> [DIRECTIONS]: Each record is to be written out exactly as it appears.

> [DATA RECORDS]:
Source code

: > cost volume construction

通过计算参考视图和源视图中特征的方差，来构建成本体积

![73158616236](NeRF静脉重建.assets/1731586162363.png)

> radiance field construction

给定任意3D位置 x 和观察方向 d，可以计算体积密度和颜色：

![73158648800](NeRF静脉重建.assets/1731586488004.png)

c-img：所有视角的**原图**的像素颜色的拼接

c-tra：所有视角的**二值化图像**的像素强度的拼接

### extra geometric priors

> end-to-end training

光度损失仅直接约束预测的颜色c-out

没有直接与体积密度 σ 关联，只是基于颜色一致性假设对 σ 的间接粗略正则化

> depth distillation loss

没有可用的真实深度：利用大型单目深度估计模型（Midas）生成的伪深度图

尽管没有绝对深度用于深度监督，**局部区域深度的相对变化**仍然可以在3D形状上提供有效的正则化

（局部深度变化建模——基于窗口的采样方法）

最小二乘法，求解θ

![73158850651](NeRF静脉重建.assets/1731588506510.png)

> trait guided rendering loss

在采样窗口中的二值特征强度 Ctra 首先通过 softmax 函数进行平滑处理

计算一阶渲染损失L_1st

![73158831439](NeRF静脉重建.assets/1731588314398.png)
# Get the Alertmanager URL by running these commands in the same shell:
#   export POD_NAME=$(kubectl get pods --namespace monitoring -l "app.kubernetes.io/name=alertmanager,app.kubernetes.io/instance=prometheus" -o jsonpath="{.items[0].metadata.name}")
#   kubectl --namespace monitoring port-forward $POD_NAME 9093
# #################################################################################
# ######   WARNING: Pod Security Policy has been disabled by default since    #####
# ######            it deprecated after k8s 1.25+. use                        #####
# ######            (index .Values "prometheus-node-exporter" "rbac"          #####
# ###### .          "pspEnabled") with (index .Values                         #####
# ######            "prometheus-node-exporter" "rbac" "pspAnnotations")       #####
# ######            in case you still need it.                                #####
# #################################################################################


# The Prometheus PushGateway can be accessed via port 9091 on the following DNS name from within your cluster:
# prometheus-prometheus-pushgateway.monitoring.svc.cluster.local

> [RESPONSE TO THIS TASK]:
Source code

: > cost volume construction

通过计算参考视图和源视图中特征的方差，来构建成本体积

![73158616236](NeRF静脉重建.assets/1731586162363.png)

> radiance field construction

给定任意3D位置 x 和观察方向 d，可以计算体积密度和颜色：

![73158648800](NeRF静脉重建.assets/1731586488004.png)

c-img：所有视角的**原图**的像素颜色的拼接

c-tra：所有视角的**二值化图像**的像素强度的拼接

### extra geometric priors

> end-to-end training

光度损失仅直接约束预测的颜色c-out

没有直接与体积密度 σ 关联，只是基于颜色一致性假设对 σ 的间接粗略正则化

> depth distillation loss

没有可用的真实深度：利用大型单目深度估计模型（Midas）生成的伪深度图

尽管没有绝对深度用于深度监督，**局部区域深度的相对变化**仍然可以在3D形状上提供有效的正则化

（局部深度变化建模——基于窗口的采样方法）

最小二乘法，求解θ

![73158850651](NeRF静脉重建.assets/1731588506510.png)

> trait guided rendering loss

在采样窗口中的二值特征强度 Ctra 首先通过 softmax 函数进行平滑处理

计算一阶渲染损失L_1st

![73158831439](NeRF静脉重建.assets/1731588314398.png)
# Get the Alertmanager URL by running these commands in the same shell:
#   export POD_NAME=$(kubectl get pods --namespace monitoring -l "app.kubernetes.io/name=alertmanager,app.kubernetes.io/instance=prometheus" -o jsonpath="{.items[0].metadata.name}")
#   kubectl --namespace monitoring port-forward $POD_NAME 9093
# #################################################################################
# ######   WARNING: Pod Security Policy has been disabled by default since    #####
# ######            it deprecated after k8s 1.25+. use                        #####
# ######            (index .Values "prometheus-node-exporter" "rbac"          #####
# ###### .          "pspEnabled") with (index .Values                         #####
# ######            "prometheus-node-exporter" "rbac" "pspAnnotations")       #####
# ######            in case you still need it.                                #####
# #################################################################################


# The Prometheus PushGateway can be accessed via port 9091 on the following DNS name from within your cluster:
# prometheus-prometheus-pushgateway.monitoring.svc.cluster.local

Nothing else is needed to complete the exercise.